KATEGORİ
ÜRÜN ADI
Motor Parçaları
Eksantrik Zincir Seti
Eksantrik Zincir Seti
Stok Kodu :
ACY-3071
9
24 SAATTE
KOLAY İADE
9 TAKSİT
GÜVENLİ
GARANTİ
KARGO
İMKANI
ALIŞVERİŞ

════

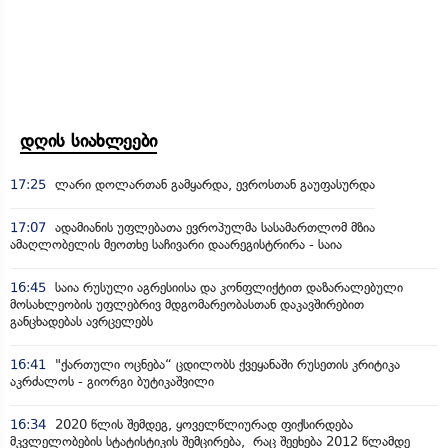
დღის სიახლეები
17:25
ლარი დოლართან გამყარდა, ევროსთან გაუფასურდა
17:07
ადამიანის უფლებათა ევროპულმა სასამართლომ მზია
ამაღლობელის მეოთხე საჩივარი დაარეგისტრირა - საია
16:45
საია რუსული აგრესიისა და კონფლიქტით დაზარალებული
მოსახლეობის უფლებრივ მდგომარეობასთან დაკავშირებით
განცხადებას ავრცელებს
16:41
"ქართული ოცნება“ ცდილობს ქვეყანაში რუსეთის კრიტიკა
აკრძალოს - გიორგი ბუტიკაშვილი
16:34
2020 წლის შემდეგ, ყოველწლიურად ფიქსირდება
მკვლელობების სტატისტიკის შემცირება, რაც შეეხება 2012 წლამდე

════

_ACTIVITY_
In the records above, collect each line with "საია".

_REPLY TO THE TASK_
ამაღლობელის მეოთხე საჩივარი დაარეგისტრირა - საია
საია რუსული აგრესიისა და კონფლიქტით დაზარალებული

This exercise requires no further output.